_Exercise directions_
Print every one of the records below verbatim, preserving each line as it stands.

_Material to process_
┌──
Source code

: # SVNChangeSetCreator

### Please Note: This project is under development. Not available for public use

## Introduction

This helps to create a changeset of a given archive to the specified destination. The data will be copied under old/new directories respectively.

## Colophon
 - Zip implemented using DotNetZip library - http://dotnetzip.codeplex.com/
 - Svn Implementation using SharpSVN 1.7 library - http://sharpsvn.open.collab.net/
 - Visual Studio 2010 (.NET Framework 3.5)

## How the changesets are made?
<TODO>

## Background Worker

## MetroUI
└──
_Your solution_
Source code

: # SVNChangeSetCreator

### Please Note: This project is under development. Not available for public use

## Introduction

This helps to create a changeset of a given archive to the specified destination. The data will be copied under old/new directories respectively.

## Colophon
 - Zip implemented using DotNetZip library - http://dotnetzip.codeplex.com/
 - Svn Implementation using SharpSVN 1.7 library - http://sharpsvn.open.collab.net/
 - Visual Studio 2010 (.NET Framework 3.5)

## How the changesets are made?
<TODO>

## Background Worker

## MetroUI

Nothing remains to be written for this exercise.